Once the line containing "3. **Add missing" is found in the entries below, reproduce it and every line after it, stopping at and including the line containing "3. **Navigation Keyboard"; reproduce nothing else, and keep each line exact.
== PROVIDED RECORDS
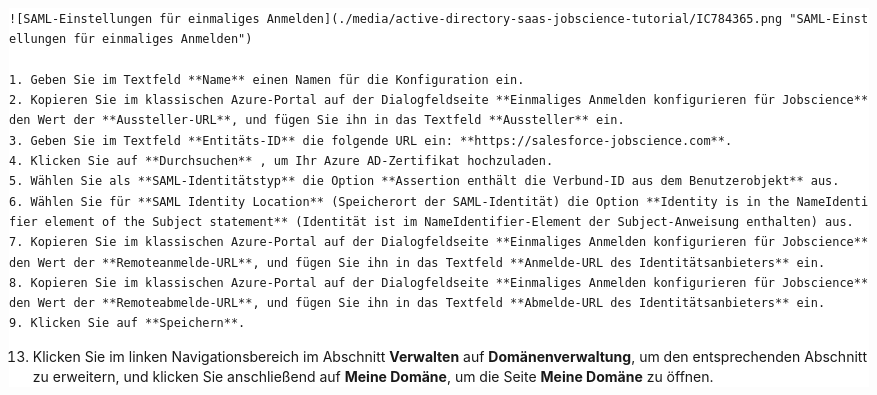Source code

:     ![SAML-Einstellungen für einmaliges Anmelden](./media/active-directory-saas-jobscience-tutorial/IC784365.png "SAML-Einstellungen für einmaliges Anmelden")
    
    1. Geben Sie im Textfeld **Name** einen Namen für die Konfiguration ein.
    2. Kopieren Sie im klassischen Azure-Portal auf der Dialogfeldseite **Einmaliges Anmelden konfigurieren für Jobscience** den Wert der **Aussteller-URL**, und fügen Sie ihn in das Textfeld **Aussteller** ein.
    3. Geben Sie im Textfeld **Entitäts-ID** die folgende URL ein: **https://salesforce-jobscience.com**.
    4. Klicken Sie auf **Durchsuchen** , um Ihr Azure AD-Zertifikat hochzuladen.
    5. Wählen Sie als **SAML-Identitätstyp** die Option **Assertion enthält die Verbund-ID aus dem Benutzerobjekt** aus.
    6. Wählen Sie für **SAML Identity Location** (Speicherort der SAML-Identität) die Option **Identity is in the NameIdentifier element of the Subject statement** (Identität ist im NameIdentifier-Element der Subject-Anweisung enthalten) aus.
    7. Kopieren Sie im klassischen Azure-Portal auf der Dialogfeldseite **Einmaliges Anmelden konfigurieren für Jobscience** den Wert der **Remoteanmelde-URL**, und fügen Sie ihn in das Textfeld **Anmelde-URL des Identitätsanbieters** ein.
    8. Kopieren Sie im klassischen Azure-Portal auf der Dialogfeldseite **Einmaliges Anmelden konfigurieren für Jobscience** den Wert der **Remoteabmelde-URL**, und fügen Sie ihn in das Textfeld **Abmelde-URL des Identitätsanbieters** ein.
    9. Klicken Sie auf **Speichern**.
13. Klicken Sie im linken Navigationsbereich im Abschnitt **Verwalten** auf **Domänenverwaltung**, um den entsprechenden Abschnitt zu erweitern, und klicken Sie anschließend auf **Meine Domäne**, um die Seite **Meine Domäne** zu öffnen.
====
== PROVIDED RECORDS
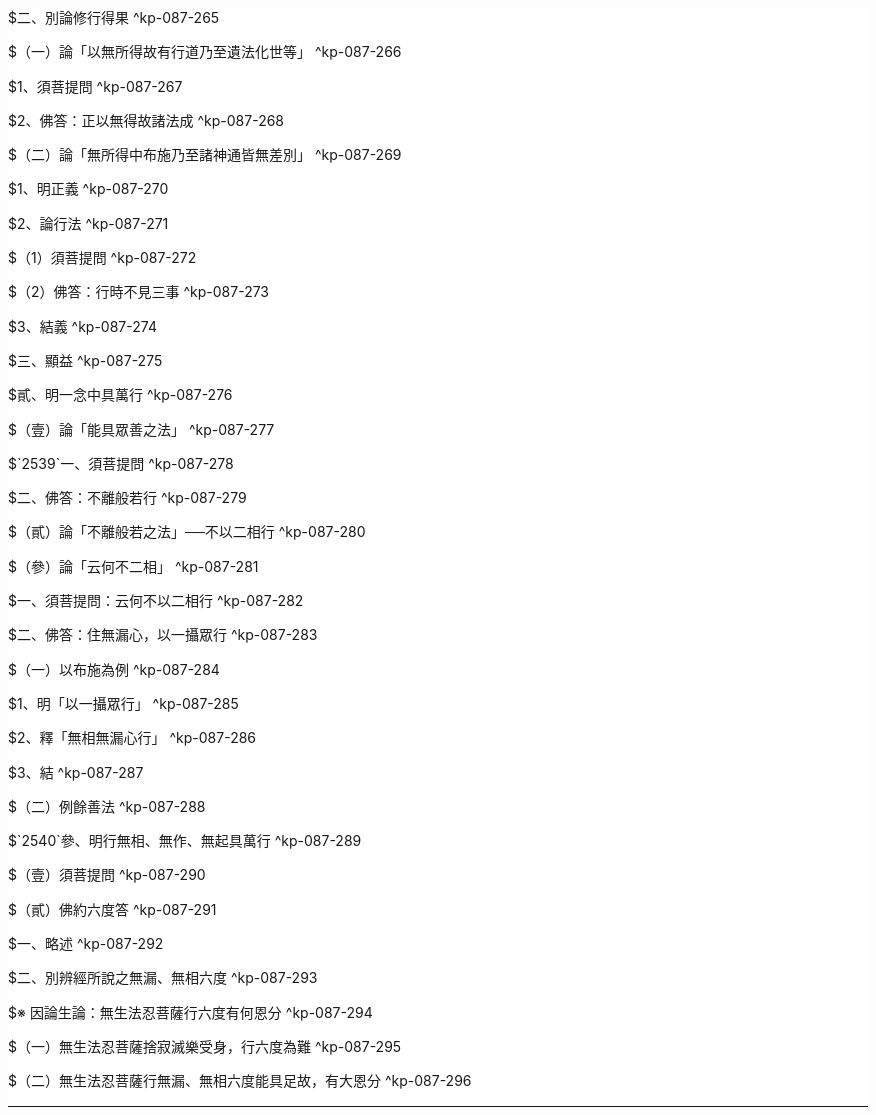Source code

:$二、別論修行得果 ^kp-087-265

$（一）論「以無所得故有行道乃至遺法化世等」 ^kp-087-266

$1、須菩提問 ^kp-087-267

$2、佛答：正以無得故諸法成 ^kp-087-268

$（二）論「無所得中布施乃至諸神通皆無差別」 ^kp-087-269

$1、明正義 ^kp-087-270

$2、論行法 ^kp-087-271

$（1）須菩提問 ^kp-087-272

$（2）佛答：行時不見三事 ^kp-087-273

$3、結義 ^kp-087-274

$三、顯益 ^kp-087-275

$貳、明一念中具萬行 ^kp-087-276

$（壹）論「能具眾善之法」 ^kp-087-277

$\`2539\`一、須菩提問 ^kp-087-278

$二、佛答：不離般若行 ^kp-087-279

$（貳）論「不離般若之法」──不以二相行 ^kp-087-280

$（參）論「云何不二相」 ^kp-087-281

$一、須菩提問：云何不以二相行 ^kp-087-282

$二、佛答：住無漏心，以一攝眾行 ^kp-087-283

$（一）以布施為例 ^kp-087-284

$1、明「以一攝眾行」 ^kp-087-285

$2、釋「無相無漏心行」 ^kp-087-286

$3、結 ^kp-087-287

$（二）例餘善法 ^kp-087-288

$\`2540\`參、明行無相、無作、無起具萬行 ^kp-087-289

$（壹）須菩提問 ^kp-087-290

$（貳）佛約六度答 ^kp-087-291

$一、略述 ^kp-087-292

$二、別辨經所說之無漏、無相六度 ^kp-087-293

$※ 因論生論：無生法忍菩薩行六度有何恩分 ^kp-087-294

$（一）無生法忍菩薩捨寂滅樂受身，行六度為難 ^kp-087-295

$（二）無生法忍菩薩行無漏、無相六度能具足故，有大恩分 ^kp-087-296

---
====
== PROVIDED RECORDS
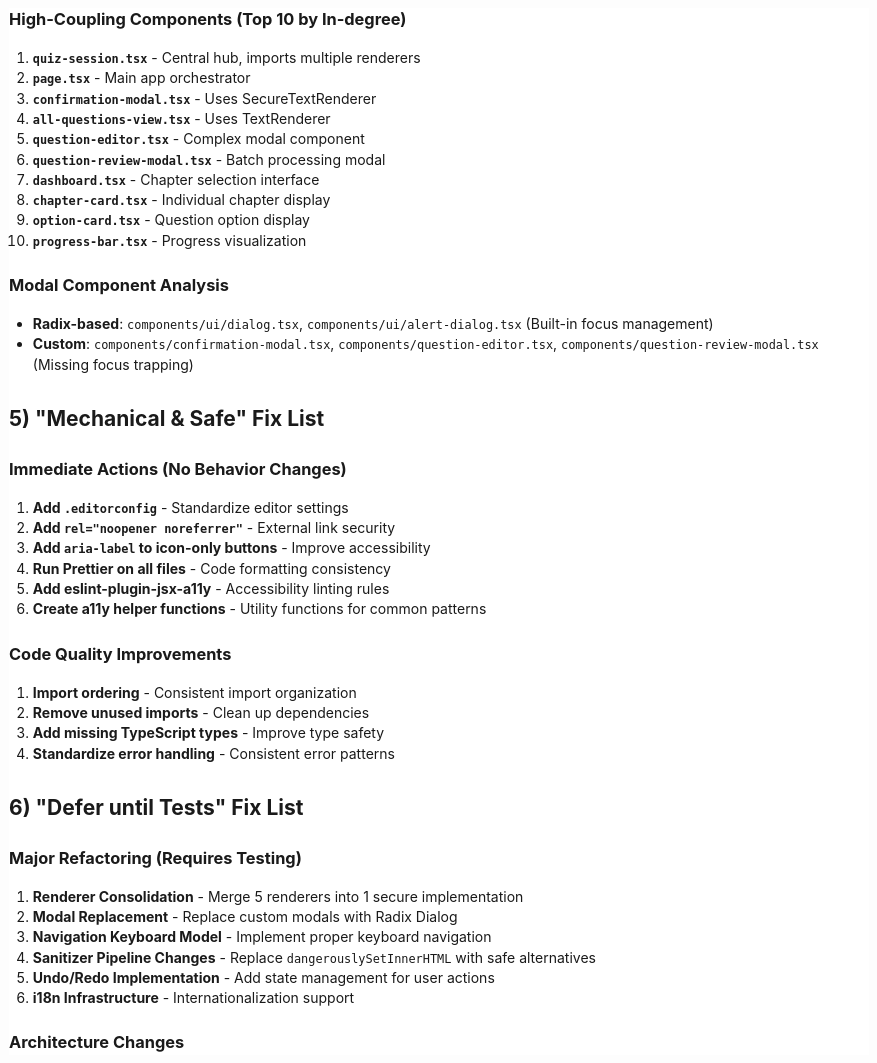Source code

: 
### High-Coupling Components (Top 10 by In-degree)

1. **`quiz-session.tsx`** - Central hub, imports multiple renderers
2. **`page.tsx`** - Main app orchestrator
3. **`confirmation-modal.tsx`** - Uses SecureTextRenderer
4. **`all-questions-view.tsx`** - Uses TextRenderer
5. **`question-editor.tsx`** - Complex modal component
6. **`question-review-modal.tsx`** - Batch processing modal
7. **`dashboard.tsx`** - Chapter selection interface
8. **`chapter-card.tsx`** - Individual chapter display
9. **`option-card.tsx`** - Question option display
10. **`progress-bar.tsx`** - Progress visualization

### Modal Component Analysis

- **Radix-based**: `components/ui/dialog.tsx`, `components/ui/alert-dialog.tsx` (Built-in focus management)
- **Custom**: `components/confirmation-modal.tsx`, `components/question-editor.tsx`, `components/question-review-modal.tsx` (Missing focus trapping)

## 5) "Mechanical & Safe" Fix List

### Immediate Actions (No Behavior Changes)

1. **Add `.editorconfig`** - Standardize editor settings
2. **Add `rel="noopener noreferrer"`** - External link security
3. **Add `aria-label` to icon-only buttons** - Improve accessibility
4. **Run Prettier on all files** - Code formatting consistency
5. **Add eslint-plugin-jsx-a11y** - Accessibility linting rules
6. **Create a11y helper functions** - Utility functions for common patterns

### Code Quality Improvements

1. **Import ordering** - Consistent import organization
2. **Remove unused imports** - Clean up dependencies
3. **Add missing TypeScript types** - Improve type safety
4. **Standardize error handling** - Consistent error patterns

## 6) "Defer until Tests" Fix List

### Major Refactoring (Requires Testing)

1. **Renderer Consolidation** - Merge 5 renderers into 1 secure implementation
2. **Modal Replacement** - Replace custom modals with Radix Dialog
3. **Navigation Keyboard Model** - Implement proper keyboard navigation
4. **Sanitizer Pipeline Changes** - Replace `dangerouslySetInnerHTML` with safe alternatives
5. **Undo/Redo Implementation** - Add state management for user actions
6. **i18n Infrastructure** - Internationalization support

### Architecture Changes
====
> [OUTPUT OF THE EXERCISE]
3. **Add missing TypeScript types** - Improve type safety
4. **Standardize error handling** - Consistent error patterns

## 6) "Defer until Tests" Fix List

### Major Refactoring (Requires Testing)

1. **Renderer Consolidation** - Merge 5 renderers into 1 secure implementation
2. **Modal Replacement** - Replace custom modals with Radix Dialog
3. **Navigation Keyboard Model** - Implement proper keyboard navigation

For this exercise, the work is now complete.